Enhancing UNHCR Microdata Access and Privacy with Differential Privacy
Google Gemini
Policy Context
Humanitarian organizations face a persistent tension between making critical data publicly available and protecting the privacy of vulnerable populations. UNHCR, which maintains some of the world’s most comprehensive microdata on forcibly displaced people, has relied on statistical disclosure control methods as its standard for anonymizing microdata since 2020. But these techniques carry significant trade-offs where anonymization can sharply reduce dataset utility. This limitation has prevented the UNHCR from publicly sharing its registration data, limiting the opportunity for other organizations to make informed decisions on forcibly displaced people.
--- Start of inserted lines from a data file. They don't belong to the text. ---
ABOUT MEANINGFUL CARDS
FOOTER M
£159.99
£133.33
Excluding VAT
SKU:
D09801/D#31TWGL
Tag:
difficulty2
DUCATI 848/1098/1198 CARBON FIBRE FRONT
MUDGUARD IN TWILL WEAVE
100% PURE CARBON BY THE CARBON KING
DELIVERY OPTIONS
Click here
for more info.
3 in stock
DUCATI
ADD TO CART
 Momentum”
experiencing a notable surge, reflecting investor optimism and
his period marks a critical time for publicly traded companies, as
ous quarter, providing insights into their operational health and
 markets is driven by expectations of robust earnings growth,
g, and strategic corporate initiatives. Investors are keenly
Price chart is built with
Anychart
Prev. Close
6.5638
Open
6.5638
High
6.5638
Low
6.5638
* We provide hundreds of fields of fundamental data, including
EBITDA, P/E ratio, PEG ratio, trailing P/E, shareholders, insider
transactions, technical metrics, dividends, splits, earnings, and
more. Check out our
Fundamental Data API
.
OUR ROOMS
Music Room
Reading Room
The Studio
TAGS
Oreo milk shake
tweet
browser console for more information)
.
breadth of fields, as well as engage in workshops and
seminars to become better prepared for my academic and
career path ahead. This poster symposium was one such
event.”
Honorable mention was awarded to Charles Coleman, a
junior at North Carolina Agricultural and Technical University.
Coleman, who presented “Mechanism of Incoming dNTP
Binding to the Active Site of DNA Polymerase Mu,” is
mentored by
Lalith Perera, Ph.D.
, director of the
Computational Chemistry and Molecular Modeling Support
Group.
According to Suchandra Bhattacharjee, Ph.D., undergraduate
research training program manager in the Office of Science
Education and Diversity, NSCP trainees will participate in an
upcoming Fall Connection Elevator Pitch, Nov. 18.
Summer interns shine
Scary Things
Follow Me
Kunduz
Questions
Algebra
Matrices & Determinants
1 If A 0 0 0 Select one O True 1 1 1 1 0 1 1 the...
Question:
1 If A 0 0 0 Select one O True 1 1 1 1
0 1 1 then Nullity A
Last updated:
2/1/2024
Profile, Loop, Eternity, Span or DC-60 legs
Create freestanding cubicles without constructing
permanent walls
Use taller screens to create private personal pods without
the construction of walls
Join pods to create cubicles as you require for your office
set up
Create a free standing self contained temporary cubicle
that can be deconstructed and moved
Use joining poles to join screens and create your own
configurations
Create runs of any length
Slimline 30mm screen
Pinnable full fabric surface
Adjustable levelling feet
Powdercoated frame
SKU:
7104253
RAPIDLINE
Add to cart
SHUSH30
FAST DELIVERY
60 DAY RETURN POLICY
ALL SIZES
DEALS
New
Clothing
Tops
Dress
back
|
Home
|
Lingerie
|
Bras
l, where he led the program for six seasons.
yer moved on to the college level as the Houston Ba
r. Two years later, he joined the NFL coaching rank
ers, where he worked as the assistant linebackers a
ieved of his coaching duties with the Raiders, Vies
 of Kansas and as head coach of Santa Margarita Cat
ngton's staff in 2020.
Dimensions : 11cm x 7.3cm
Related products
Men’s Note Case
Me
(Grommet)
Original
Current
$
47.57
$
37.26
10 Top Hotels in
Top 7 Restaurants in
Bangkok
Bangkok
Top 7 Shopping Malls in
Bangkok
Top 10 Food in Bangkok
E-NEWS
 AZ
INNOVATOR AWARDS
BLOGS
The challenge illustrates a broader problem across the humanitarian and development sectors: traditional anonymization methods often force an unacceptable choice between data privacy and data usefulness, creating exactly the kind of gap that privacy-enhancing technologies (PETs) are designed to close.
Study Design
In 2024, Nitin Kohli of CEGA’s Data Privacy Lab partnered with the UNHCR to test whether differential privacy (a type of PET) could offer a viable alternative to traditional anonymization for its microdata. Differential privacy generates full-size synthetic datasets with carefully calibrated statistical noise to preserve the analytical properties of the original data while providing formal guarantees that no individual record can be re-identified. The team used the open-source OpenDP library to build this pipeline, navigating significant technical challenges posed by UNHCR’s data, including a complex relational structure spanning multiple tables and a mix of data types within registration records.
Results and Policy Lessons
The project demonstrated that differential privacy can produce synthetic datasets that are both richer and more analytically accurate than those generated through conventional statistical disclosure control — while offering mathematically provable privacy protections. For UNHCR, this opens a path to publicly releasing full-size registration data for the first time, substantially expanding what researchers and policymakers can learn to improve humanitarian response to forced displacement.
More broadly, the work offers a proof of concept for other organizations holding sensitive administrative or survey data: PETs like differential privacy can address the longstanding trade-off between disclosure risk and data utility, making it possible to share detailed data without compromising the people it describes.